I’ve created a new demo repo at https://github.com/GeoffreyBooth/dual-package-hazard that shows how the hazard discussed in #371 is still present and capable of causing issues in dual packages that use the 'pkg' / 'pkg/module' approach.

When I created issue #371, I assumed that the hazard was specific to what I called divergent specifiers; specifiers like 'pkg' that resolved to different targets in CommonJS and ES module environments within the same application. But as this new example shows, that understanding was incomplete; the hazard is caused when any package publishes both CommonJS and ES module sources, even if those sources are made available via different specifiers. Hence the new name “dual package hazard.”

Before I realized this, I thought that the 'pkg/module' approach would prevent the hazard and also that asking package authors to define separate entry points for each module system (e.g. 'pkg' and 'pkg/module') was a minor inconvenience that was justified in order to prevent this class of bugs. Unfortunately, since 'pkg/module' doesn’t actually accomplish the goal of preventing such bugs, I don’t see how we can justify 'pkg/module'. It’s clear that the community’s preference is to create packages where the same bare specifier ('pkg') points to multiple entry points. Without the hazard as a justification, I don’t see a coherent argument for permitting dual packages while not supporting divergent specifiers such as via conditional exports. Conditional exports don’t “make things worse”—the hazard is the same in both scenarios. Conditional exports have an advantage over 'pkg/module', however, in that tools can definitively determine all the entry points of a package, rather than needing to make an educated guess after reviewing each export. And of course, conditional exports provide the UX that users want.

So I think the choice isn’t between conditional exports and 'pkg/module'; it’s between permitting the hazard and preventing the hazard. Permitting the hazard, at the moment, means conditional exports; but other proposals (like a separate field similar to "module" just for the package entry point) could also work. Preventing the hazard, however, isn’t something we’ve really discussed since until recently we thought that 'pkg/module' did that job.

I think the only way to truly prevent the hazard is to limit each package scope to a single type. So if a package.json has "type": "module", all files imported from that package must be ES modules; trying to use a CommonJS file contained within would throw an error. And the inverse for "type": "commonjs" or packages that lack "type": the only supported files from within such a package must be usable as CommonJS. We would also need to somehow not let packages work around this limitation via multiple package.jsons, e.g. something like ./esm/package.json with "type": "module" and ./cjs/package.json with "type": "commonjs". Furthermore we would have to find some solution for the global scope, e.g. node file.mjs, which would under these rules throw an error since the default global scope is CommonJS and therefore ES module files would be disallowed. There’s also the trick that packages could load a file as a string via fs.readFile and then evaluate that string; needless to say, trying to truly prevent the hazard would mean finding and plugging lots of loopholes. Whereas all the community needs to do is to find one that we’ve missed, and then they can flood the npm registry with packages using that method.

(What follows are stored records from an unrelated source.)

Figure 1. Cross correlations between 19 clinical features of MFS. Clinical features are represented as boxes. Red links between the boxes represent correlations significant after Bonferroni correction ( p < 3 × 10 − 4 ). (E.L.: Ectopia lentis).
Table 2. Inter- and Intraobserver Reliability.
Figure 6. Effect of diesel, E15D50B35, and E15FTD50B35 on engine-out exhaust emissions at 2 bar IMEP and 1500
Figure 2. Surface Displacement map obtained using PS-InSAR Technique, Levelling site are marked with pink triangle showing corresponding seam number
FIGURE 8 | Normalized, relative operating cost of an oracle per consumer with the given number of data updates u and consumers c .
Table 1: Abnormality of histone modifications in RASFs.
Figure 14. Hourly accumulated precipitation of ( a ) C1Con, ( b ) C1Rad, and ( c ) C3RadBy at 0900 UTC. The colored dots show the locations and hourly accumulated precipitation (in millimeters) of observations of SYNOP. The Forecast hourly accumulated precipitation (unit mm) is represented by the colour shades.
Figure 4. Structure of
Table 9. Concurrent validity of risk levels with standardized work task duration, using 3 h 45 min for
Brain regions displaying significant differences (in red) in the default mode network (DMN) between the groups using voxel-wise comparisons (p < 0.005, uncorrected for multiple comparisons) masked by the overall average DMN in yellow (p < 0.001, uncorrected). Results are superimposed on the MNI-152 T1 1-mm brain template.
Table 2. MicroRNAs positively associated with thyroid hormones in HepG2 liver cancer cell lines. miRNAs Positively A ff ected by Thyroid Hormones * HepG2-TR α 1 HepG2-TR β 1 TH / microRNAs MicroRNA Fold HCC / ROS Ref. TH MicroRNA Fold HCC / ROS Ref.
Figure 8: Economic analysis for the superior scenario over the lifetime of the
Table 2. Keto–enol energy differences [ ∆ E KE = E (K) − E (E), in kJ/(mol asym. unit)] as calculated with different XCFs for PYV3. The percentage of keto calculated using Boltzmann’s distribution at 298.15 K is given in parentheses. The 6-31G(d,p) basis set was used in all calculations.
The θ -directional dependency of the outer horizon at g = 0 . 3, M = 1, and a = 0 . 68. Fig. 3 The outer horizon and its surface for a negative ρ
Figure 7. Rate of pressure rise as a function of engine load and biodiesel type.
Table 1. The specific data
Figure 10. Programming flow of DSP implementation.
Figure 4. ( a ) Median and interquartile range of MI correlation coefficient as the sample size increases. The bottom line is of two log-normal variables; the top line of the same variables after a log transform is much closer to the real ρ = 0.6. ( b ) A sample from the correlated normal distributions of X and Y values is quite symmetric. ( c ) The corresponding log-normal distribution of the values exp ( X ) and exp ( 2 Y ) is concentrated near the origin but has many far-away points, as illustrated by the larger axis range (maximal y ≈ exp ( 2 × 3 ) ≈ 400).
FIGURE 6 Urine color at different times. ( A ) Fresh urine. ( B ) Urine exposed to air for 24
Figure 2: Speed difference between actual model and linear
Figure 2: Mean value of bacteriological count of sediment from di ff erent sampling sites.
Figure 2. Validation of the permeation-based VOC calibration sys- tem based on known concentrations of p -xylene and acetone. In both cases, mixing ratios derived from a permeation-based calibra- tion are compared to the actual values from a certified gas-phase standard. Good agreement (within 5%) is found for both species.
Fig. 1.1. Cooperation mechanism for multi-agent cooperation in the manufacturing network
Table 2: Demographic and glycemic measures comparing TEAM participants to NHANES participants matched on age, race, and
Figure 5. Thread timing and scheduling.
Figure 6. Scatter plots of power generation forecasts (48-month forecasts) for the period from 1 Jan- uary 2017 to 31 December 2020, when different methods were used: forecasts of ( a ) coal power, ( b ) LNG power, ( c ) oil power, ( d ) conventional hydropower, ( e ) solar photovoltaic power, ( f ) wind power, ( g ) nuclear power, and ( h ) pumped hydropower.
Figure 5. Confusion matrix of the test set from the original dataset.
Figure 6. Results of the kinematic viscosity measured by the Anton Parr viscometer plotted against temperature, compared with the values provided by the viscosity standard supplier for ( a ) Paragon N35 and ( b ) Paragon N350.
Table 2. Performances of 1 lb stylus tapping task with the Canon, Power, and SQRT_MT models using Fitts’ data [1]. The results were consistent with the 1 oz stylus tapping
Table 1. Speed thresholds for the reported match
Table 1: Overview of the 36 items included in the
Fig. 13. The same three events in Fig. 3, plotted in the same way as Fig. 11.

Such an approach would also be a pretty dramatic departure from how Node traditionally works, where generally code can open any file that the node process has access to. It’s also quite paternalistic toward users; we would be preventing dual packages purely because we don’t trust package authors to be able to author bug-free dual packages. I’ve already written detailed docs explaining how they can do so; I think most package authors will be able to handle it.